* Work request:
Print each of the lines below word for word, omitting the pictures.

* Provided records:

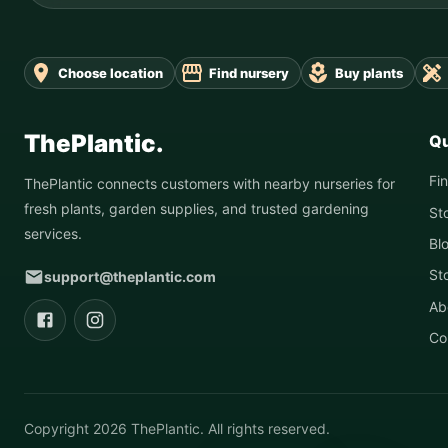
Choose location
Find nursery
Buy plants
ThePlantic.
Qu
Fi
ThePlantic connects customers with nearby nurseries for
fresh plants, garden supplies, and trusted gardening
St
services.
Bl
St
support@theplantic.com
Ab
Co
Copyright
2026
ThePlantic. All rights reserved.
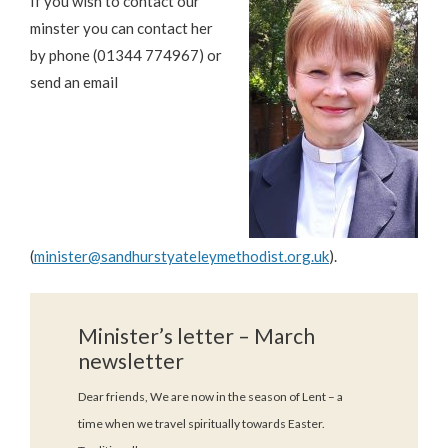
If you wish to contact our
minster you can contact her
by phone (01344 774967) or
send an email
(
minister@sandhurstyateleymethodist.org.uk
).
Minister’s letter – March
newsletter
Dear friends, We are now in the season of Lent – a
time when we travel spiritually towards Easter.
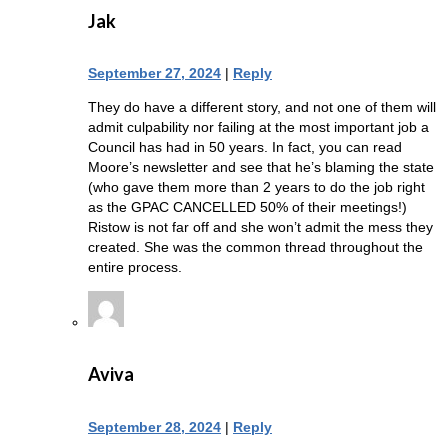
Jak
September 27, 2024
|
Reply
They do have a different story, and not one of them will
admit culpability nor failing at the most important job a
Council has had in 50 years. In fact, you can read
Moore’s newsletter and see that he’s blaming the state
(who gave them more than 2 years to do the job right
as the GPAC CANCELLED 50% of their meetings!)
Ristow is not far off and she won’t admit the mess they
created. She was the common thread throughout the
entire process.
Aviva
September 28, 2024
|
Reply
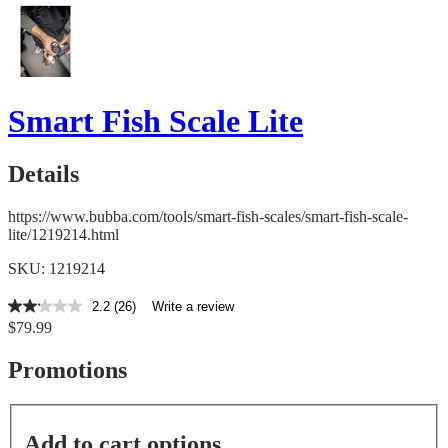
Smart Fish Scale Lite
Details
https://www.bubba.com/tools/smart-fish-scales/smart-fish-scale-
lite/1219214.html
SKU: 1219214
2.2
(26)
Write a review
2.2
$79.99
out
of
5
Promotions
stars,
average
rating
value.
Add to cart options
Read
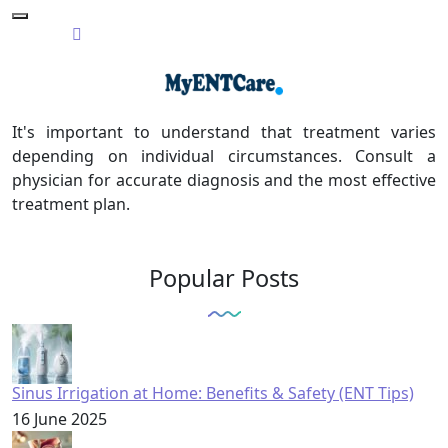
It's important to understand that treatment varies
depending on individual circumstances. Consult a
physician for accurate diagnosis and the most effective
treatment plan.
Popular Posts
Sinus Irrigation at Home: Benefits & Safety (ENT Tips)
16 June 2025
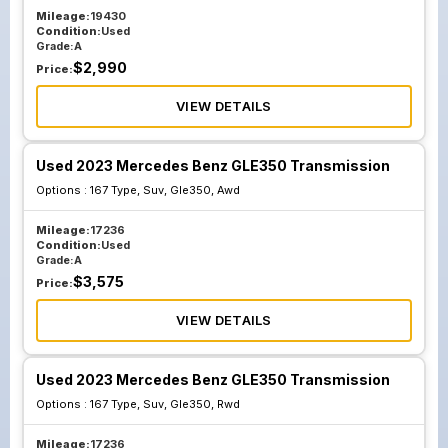
Mileage:
19430
Condition:
Used
Grade:
A
$
2,990
Price:
VIEW DETAILS
Used 2023 Mercedes Benz GLE350 Transmission
Options :
167 Type, Suv, Gle350, Awd
Mileage:
17236
Condition:
Used
Grade:
A
$
3,575
Price:
VIEW DETAILS
Used 2023 Mercedes Benz GLE350 Transmission
Options :
167 Type, Suv, Gle350, Rwd
Mileage:
17236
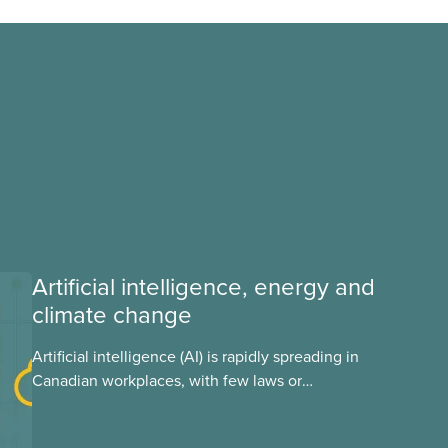
Artificial intelligence, energy and
climate change
Artificial intelligence (AI) is rapidly spreading in
Canadian workplaces, with few laws or
regulations, and little testing. This backgrounder
looks at AI’s energy use, its environmental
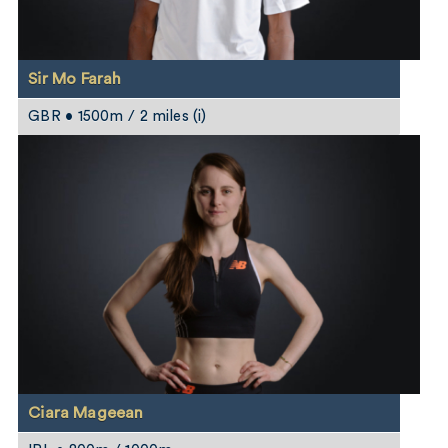
Sir Mo Farah
GBR • 1500m / 2 miles (i)
Ciara Mageean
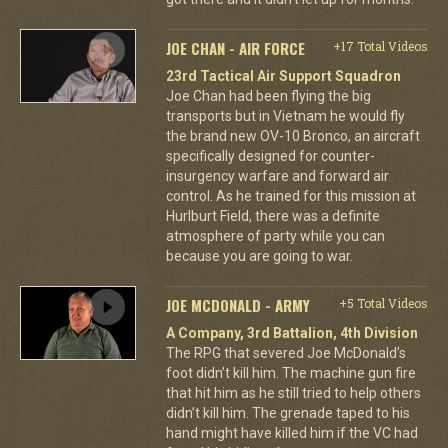
JOE CHAN - AIR FORCE
+17 Total Videos
23rd Tactical Air Support Squadron
Joe Chan had been flying the big
transports but in Vietnam he would fly
the brand new OV-10 Bronco, an aircraft
specifically designed for counter-
insurgency warfare and forward air
control. As he trained for this mission at
Hurlburt Field, there was a definite
atmosphere of party while you can
because you are going to war.
JOE MCDONALD - ARMY
+5 Total Videos
A Company, 3rd Battalion, 4th Division
The RPG that severed Joe McDonald’s
foot didn’t kill him. The machine gun fire
that hit him as he still tried to help others
didn’t kill him. The grenade taped to his
hand might have killed him if the VC had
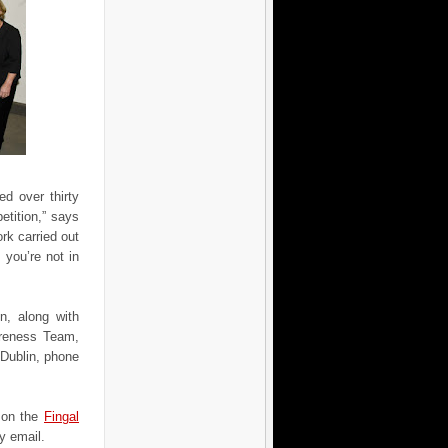
d over thirty
tition,” says
ork carried out
f you’re not in
on, along with
areness Team,
 Dublin, phone
r on the
Fingal
y email.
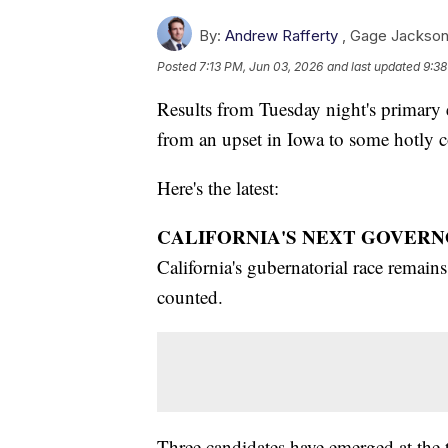
By:
Andrew Rafferty
,
Gage Jackso
Posted
7:13 PM, Jun 03, 2026
and last updated
9:38
Results from Tuesday night's primary el
from an upset in Iowa to some hotly co
Here's the latest:
CALIFORNIA'S NEXT GOVERN
California's gubernatorial race remains 
counted.
Three candidates have emerged at the 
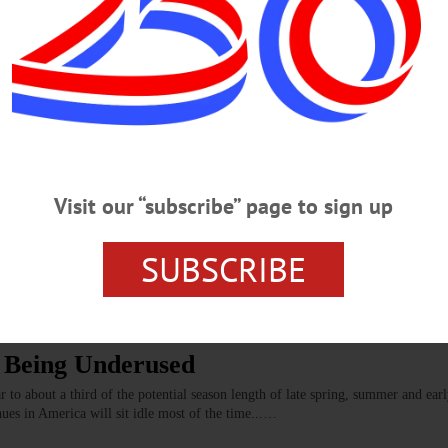
, Chris, Stagecoach
 recognition for two brothers, Matt and Chris Grady, who have run the Stageco
 that—30 years of what has become a staple, if you will, of the Cooperstown c
in New Lunch, Learn
Visit our “subscribe” page to sign up
f “Lunch and Learn,” an opportunity for local restaurant owners to share their
ections at the Clark Sports Center.…
SUBSCRIBE
PRINGFIELD
s Being Underused
to about a third of the potential season length of late spring, summer and earl
nues in America will sit idle most of the time...…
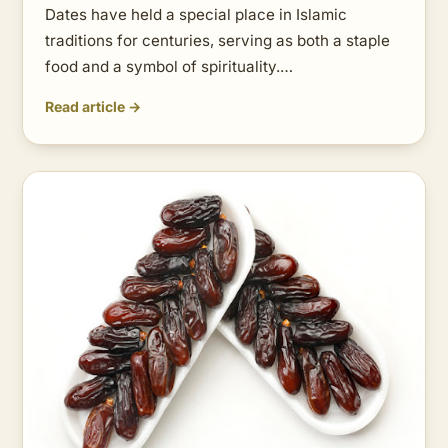
Dates have held a special place in Islamic
traditions for centuries, serving as both a staple
food and a symbol of spirituality.…
Read article →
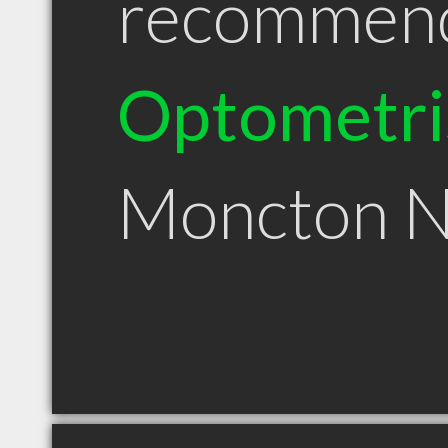
recommen
Optometri
Moncton 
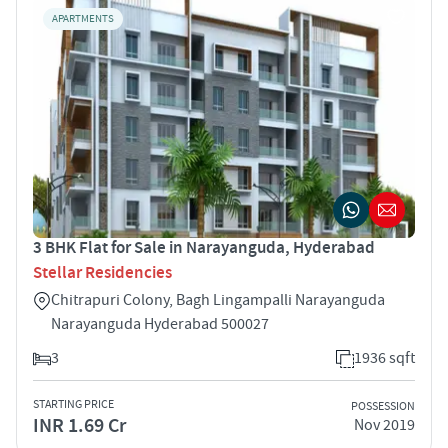
APARTMENTS
3 BHK Flat for Sale in Narayanguda, Hyderabad
Stellar Residencies
Chitrapuri Colony, Bagh Lingampalli Narayanguda
Narayanguda Hyderabad 500027
3
1936 sqft
STARTING PRICE
POSSESSION
INR 1.69 Cr
Nov 2019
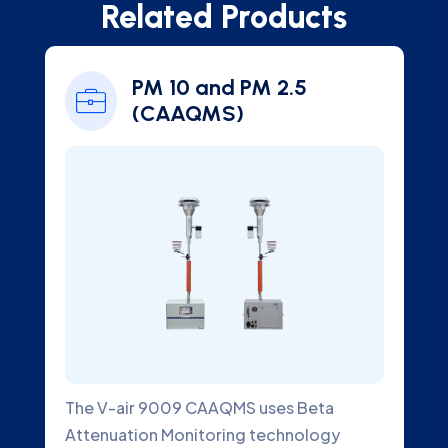
Related Products
PM 10 and PM 2.5
Ambien
(CAAQMS)
Analyz
r 9009 CAAQMS uses Beta
An Ambient SO2 G
on Monitoring technology
designed to meas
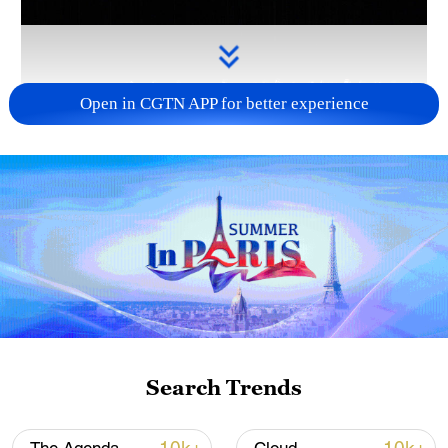
Open in CGTN APP for better experience
Takaichi administration's move toward
militarization sparks concerns
05:57, 08-Aug-2026
Search Trends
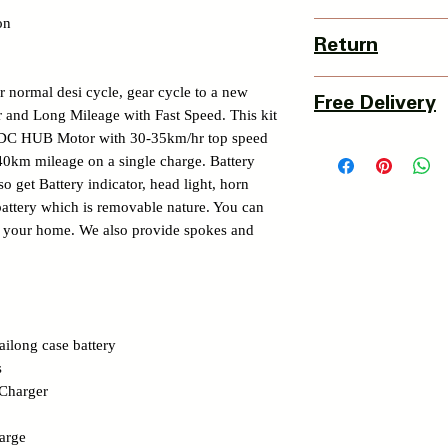
on
Country Of Origin : 
Return
3 Days Return Policy 
r normal desi cycle, gear cycle to a new
Free Delivery
of delivery.
 and Long Mileage with Fast Speed. This kit
Details of Retun Poli
DC HUB Motor with 30-35km/hr top speed
Pan India Courier Ser
https://www.myinnova
40km mileage on a single charge. Battery
Free Home Delivery 
o get Battery indicator, head light, horn
Get More details -
battery which is removable nature. You can
https://www.myinnova
om your home. We also provide spokes and
ilong case battery
s
 Charger
arge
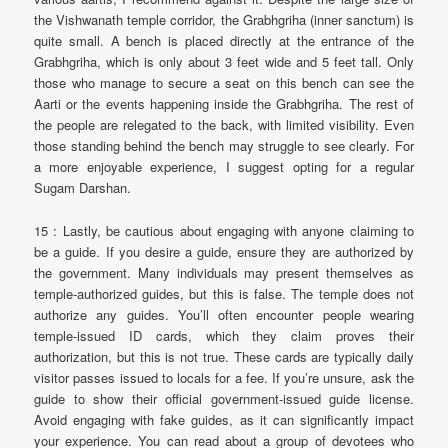
the Vishwanath temple corridor, the Grabhgriha (inner sanctum) is
quite small. A bench is placed directly at the entrance of the
Grabhgriha, which is only about 3 feet wide and 5 feet tall. Only
those who manage to secure a seat on this bench can see the
Aarti or the events happening inside the Grabhgriha. The rest of
the people are relegated to the back, with limited visibility. Even
those standing behind the bench may struggle to see clearly. For
a more enjoyable experience, I suggest opting for a regular
Sugam Darshan.
15 : Lastly, be cautious about engaging with anyone claiming to
be a guide. If you desire a guide, ensure they are authorized by
the government. Many individuals may present themselves as
temple-authorized guides, but this is false. The temple does not
authorize any guides. You’ll often encounter people wearing
temple-issued ID cards, which they claim proves their
authorization, but this is not true. These cards are typically daily
visitor passes issued to locals for a fee. If you’re unsure, ask the
guide to show their official government-issued guide license.
Avoid engaging with fake guides, as it can significantly impact
your experience. You can read about a group of devotees who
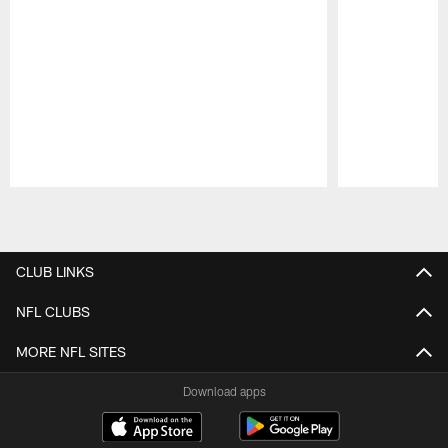
Pause
Play
CLUB LINKS
NFL CLUBS
MORE NFL SITES
Download apps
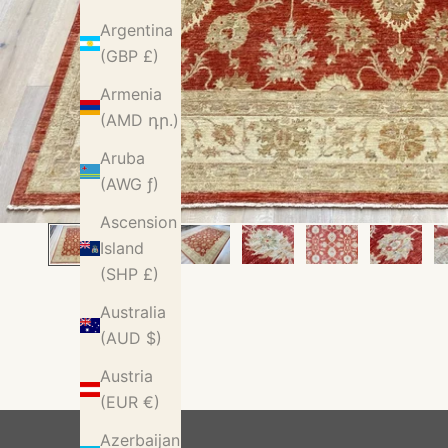
Argentina
(GBP £)
Armenia
(AMD դր.)
Aruba
(AWG ƒ)
Ascension
Island
(SHP £)
Australia
(AUD $)
Austria
(EUR €)
Azerbaijan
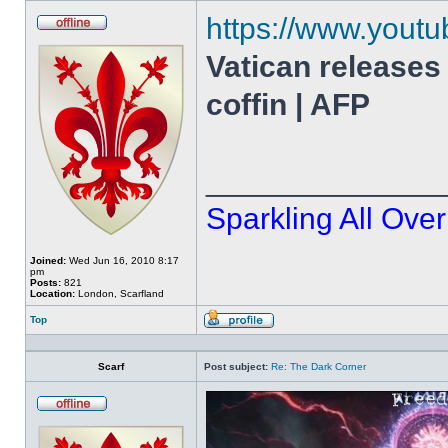
https://www.you
Offline
Vatican releases
coffin | AFP
______________
Sparkling All Over
Joined:
Wed Jun 16, 2010 8:17
pm
Posts:
821
Location:
London, Scarfland
Top
Profile
Scarf
Post subject:
Re: The Dark Corner
Offline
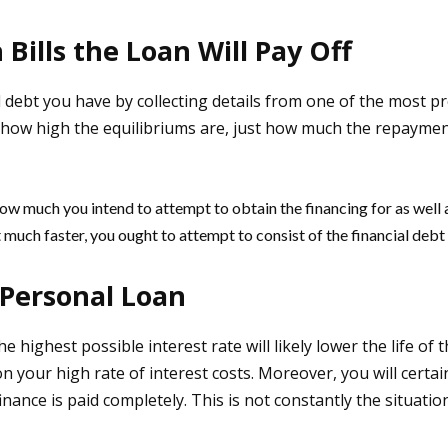
Bills the Loan Will Pay Off
cial debt you have by collecting details from one of the most p
y how high the equilibriums are, just how much the repaymen
ow much you intend to attempt to obtain the financing for as well as
t much faster, you ought to attempt to consist of the financial debt 
Personal Loan
e highest possible interest rate will likely lower the life of 
 your high rate of interest costs. Moreover, you will certain
e finance is paid completely. This is not constantly the situat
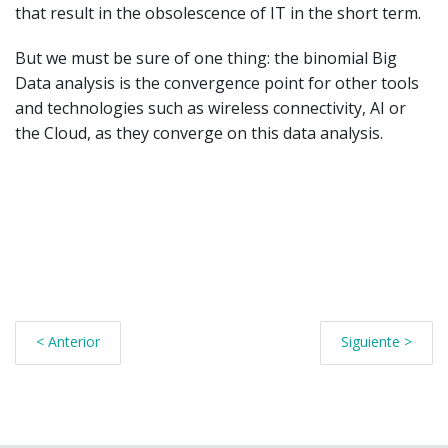
that result in the obsolescence of IT in the short term.
But we must be sure of one thing: the binomial Big
Data analysis is the convergence point for other tools
and technologies such as wireless connectivity, AI or
the Cloud, as they converge on this data analysis.
< Anterior
Siguiente >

* Result of this exercise:
Choose location
Find nursery
Buy plants
ThePlantic.
Qu
Fi
ThePlantic connects customers with nearby nurseries for
fresh plants, garden supplies, and trusted gardening
St
services.
Bl
St
support@theplantic.com
Ab
Co
Copyright
2026
ThePlantic. All rights reserved.
If you wish to contact our
minster you can contact her
by phone (01344 774967) or
send an email
(
minister@sandhurstyateleymethodist.org.uk
).
Minister’s letter – March
newsletter
Dear friends, We are now in the season of Lent – a
time when we travel spiritually towards Easter.
Jak
September 27, 2024
|
Reply
They do have a different story, and not one of them will
admit culpability nor failing at the most important job a
Council has had in 50 years. In fact, you can read
Moore’s newsletter and see that he’s blaming the state
(who gave them more than 2 years to do the job right
as the GPAC CANCELLED 50% of their meetings!)
Ristow is not far off and she won’t admit the mess they
created. She was the common thread throughout the
entire process.
Aviva
September 28, 2024
|
Reply
Smart Fish Scale Lite
Details
https://www.bubba.com/tools/smart-fish-scales/smart-fish-scale-
lite/1219214.html
SKU: 1219214
2.2
(26)
Write a review
2.2
$79.99
out
of
5
Promotions
stars,
average
rating
value.
Add to cart options
Read
It's important to understand that treatment varies
depending on individual circumstances. Consult a
physician for accurate diagnosis and the most effective
treatment plan.
Popular Posts
Sinus Irrigation at Home: Benefits & Safety (ENT Tips)
16 June 2025
Mileage:
19430
Condition:
Used
Grade:
A
$
2,990
Price:
VIEW DETAILS
Used 2023 Mercedes Benz GLE350 Transmission
Options :
167 Type, Suv, Gle350, Awd
Mileage:
17236
Condition:
Used
Grade:
A
$
3,575
Price:
VIEW DETAILS
Used 2023 Mercedes Benz GLE350 Transmission
Options :
167 Type, Suv, Gle350, Rwd
Mileage:
17236
Artificial intelligence, energy and
climate change
Artificial intelligence (AI) is rapidly spreading in
Canadian workplaces, with few laws or
regulations, and little testing. This backgrounder
looks at AI’s energy use, its environmental
Sir Mo Farah
GBR • 1500m / 2 miles (i)
Ciara Mageean
JOE CHAN - AIR FORCE
+17 Total Videos
23rd Tactical Air Support Squadron
Joe Chan had been flying the big
transports but in Vietnam he would fly
the brand new OV-10 Bronco, an aircraft
specifically designed for counter-
insurgency warfare and forward air
control. As he trained for this mission at
Hurlburt Field, there was a definite
atmosphere of party while you can
because you are going to war.
JOE MCDONALD - ARMY
+5 Total Videos
A Company, 3rd Battalion, 4th Division
The RPG that severed Joe McDonald’s
foot didn’t kill him. The machine gun fire
that hit him as he still tried to help others
didn’t kill him. The grenade taped to his
hand might have killed him if the VC had
d over thirty
tition,” says
ork carried out
f you’re not in
on, along with
areness Team,
 Dublin, phone
r on the
Fingal
y email.
By:
Andrew Rafferty
,
Gage Jackso
Posted
7:13 PM, Jun 03, 2026
and last updated
9:38
Results from Tuesday night's primary el
from an upset in Iowa to some hotly co
Here's the latest:
CALIFORNIA'S NEXT GOVERN
California's gubernatorial race remains 
counted.
Three candidates have emerged at the 
, Chris, Stagecoach
 recognition for two brothers, Matt and Chris Grady, who have run the Stageco
 that—30 years of what has become a staple, if you will, of the Cooperstown c
in New Lunch, Learn
Visit our “subscribe” page to sign up
f “Lunch and Learn,” an opportunity for local restaurant owners to share their
ections at the Clark Sports Center.…
SUBSCRIBE
PRINGFIELD
s Being Underused
to about a third of the potential season length of late spring, summer and earl
nues in America will sit idle most of the time...…
Dates have held a special place in Islamic
traditions for centuries, serving as both a staple
food and a symbol of spirituality.…
Read article →
recommen
Optometri
Moncton 
APARTMENTS
3 BHK Flat for Sale in Narayanguda, Hyderabad
Stellar Residencies
Chitrapuri Colony, Bagh Lingampalli Narayanguda
Narayanguda Hyderabad 500027
3
1936 sqft
STARTING PRICE
POSSESSION
INR 1.69 Cr
Nov 2019
Related Products
PM 10 and PM 2.5
Ambien
(CAAQMS)
Analyz
r 9009 CAAQMS uses Beta
An Ambient SO2 G
on Monitoring technology
designed to meas
Open in CGTN APP for better experience
Takaichi administration's move toward
militarization sparks concerns
05:57, 08-Aug-2026
Search Trends
on
Country Of Origin : 
Return
3 Days Return Policy 
r normal desi cycle, gear cycle to a new
Free Delivery
of delivery.
 and Long Mileage with Fast Speed. This kit
Details of Retun Poli
DC HUB Motor with 30-35km/hr top speed
Pan India Courier Ser
https://www.myinnova
40km mileage on a single charge. Battery
Free Home Delivery 
o get Battery indicator, head light, horn
Get More details -
battery which is removable nature. You can
https://www.myinnova
om your home. We also provide spokes and
ilong case battery
s
 Charger
arge
the Vishwanath temple corridor, the Grabhgriha (inner sanctum) is
quite small. A bench is placed directly at the entrance of the
Grabhgriha, which is only about 3 feet wide and 5 feet tall. Only
those who manage to secure a seat on this bench can see the
Aarti or the events happening inside the Grabhgriha. The rest of
the people are relegated to the back, with limited visibility. Even
those standing behind the bench may struggle to see clearly. For
a more enjoyable experience, I suggest opting for a regular
Sugam Darshan.
15 : Lastly, be cautious about engaging with anyone claiming to
be a guide. If you desire a guide, ensure they are authorized by
the government. Many individuals may present themselves as
temple-authorized guides, but this is false. The temple does not
authorize any guides. You’ll often encounter people wearing
temple-issued ID cards, which they claim proves their
authorization, but this is not true. These cards are typically daily
visitor passes issued to locals for a fee. If you’re unsure, ask the
guide to show their official government-issued guide license.
Avoid engaging with fake guides, as it can significantly impact
your experience. You can read about a group of devotees who
Pause
Play
CLUB LINKS
NFL CLUBS
MORE NFL SITES
Download apps
Argentina
(GBP £)
Armenia
(AMD դր.)
Aruba
(AWG ƒ)
Ascension
Island
(SHP £)
Australia
(AUD $)
Austria
(EUR €)
Azerbaijan
https://www.you
Offline
Vatican releases
coffin | AFP
______________
Sparkling All Over
Joined:
Wed Jun 16, 2010 8:17
pm
Posts:
821
Location:
London, Scarfland
Top
Profile
Scarf
Post subject:
Re: The Dark Corner
Offline
Bills the Loan Will Pay Off
cial debt you have by collecting details from one of the most p
y how high the equilibriums are, just how much the repaymen
ow much you intend to attempt to obtain the financing for as well as
t much faster, you ought to attempt to consist of the financial debt 
Personal Loan
e highest possible interest rate will likely lower the life of 
 your high rate of interest costs. Moreover, you will certain
e finance is paid completely. This is not constantly the situat
that result in the obsolescence of IT in the short term.
But we must be sure of one thing: the binomial Big
Data analysis is the convergence point for other tools
and technologies such as wireless connectivity, AI or
the Cloud, as they converge on this data analysis.
< Anterior
Siguiente >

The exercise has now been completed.